It takes four days to trek the Inca trail to the lost city of Macchu Picchu. The only water available to wash is ice cold, it rains most of the time in summer, it is cold sleeping under a tent at altitude, not to mention the blisters on my feet and aches in my knees. Yet I would not have missed it for all the Inca gold. Maybe you had to be there.
Or maybe it was the vistas of the snowy peaks, the exhilaration of climbing 4,000ft to the 15,000ft high “dead women pass” (or the relief of not being one of those dead women), the glimpse of a humming bird drinking a flower’s nectar, the wild orchids in their natural environment in the cloud forest, the Inca cities with pretty names such as “Forever Young” (Winay Wayna) or “Town above the Clouds” (Phuyupatamarca) along the way.

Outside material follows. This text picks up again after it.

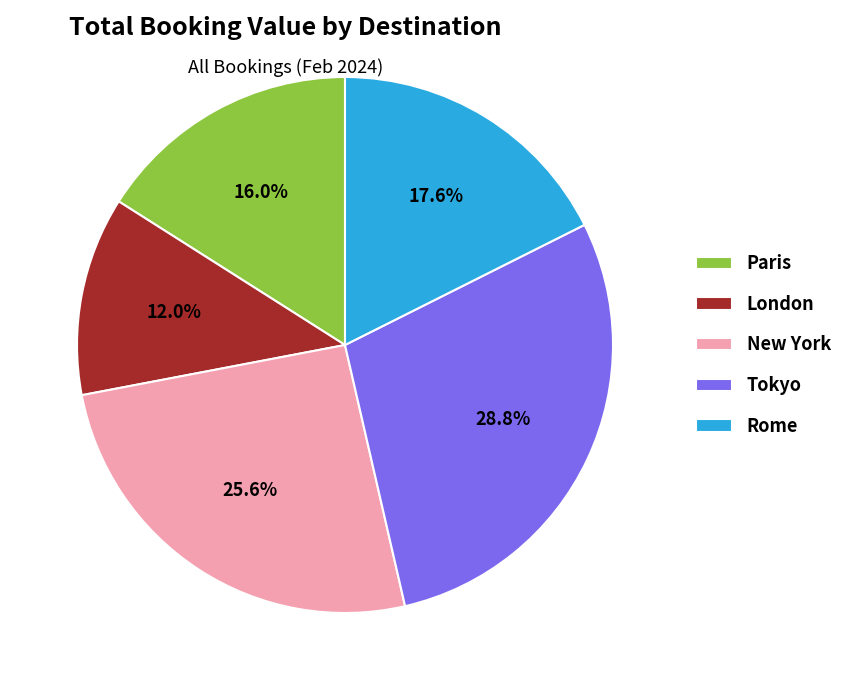

Does Rome account for over 50% of the chart?

No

The last day began with an early rise at 4am to make it to Intipunku, the Sun Gate, by 7am. We sat there for a few minutes as the sun rose, but all we could see was fog. All of a sudden, the mist released its grasp and Macchu Picchu appeared in all its splendor and mystery, inviting us to walk the last hour to meet it. By 10am, when the first bus arrived loaded with day trippers, Macchu Picchu had shrouded itself in mist again.

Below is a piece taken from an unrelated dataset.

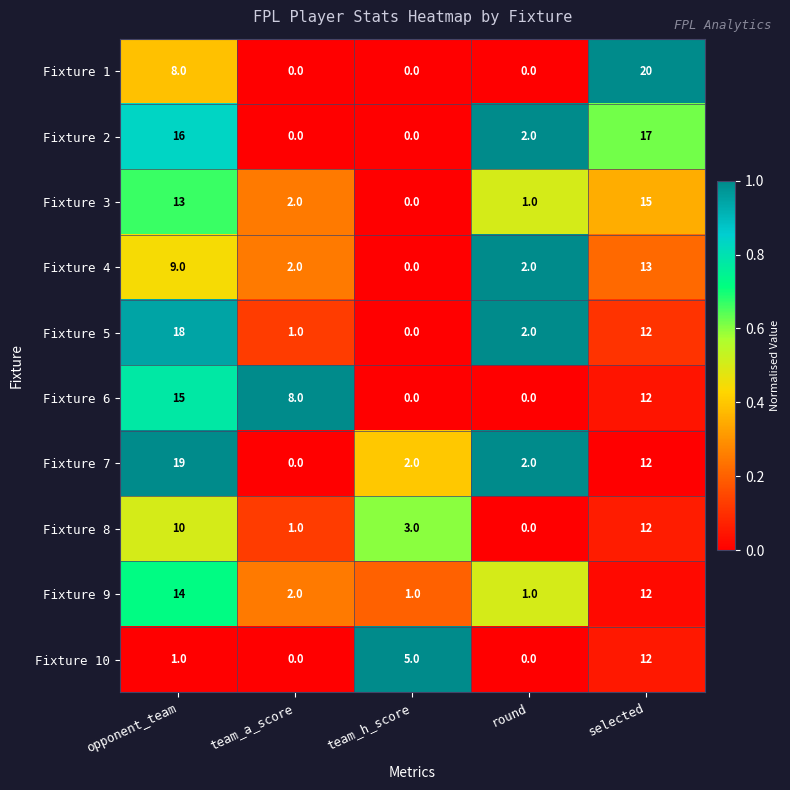

The value of Fixture 8 at round is -7. True or false?

False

I completed my journey back in time with a visit to Cusco, the historical Inca capital. The Inca Museum is a good place to explore the lost civilization. The richly decorated artifacts bring to life the ingenuity of the Incas, while the mummies remind us of their sometimes gruesome death. When the Spaniards arrived in Peru in the 16th century, they rode horses, carried armor and firearms and brought writing and a new civilization. But the Inca walls are still standing in Cusco, whilst the Spaniards had to rebuild everything after each earthquake.
I am not the only French person staying in my hotel, one of my fellow countrymen is renting a room here too. When he asked at the reception if the French girl was around, they replied “the one who is white?” No-one seems to appreciate that I have acquired a tan since I first arrived in Peru!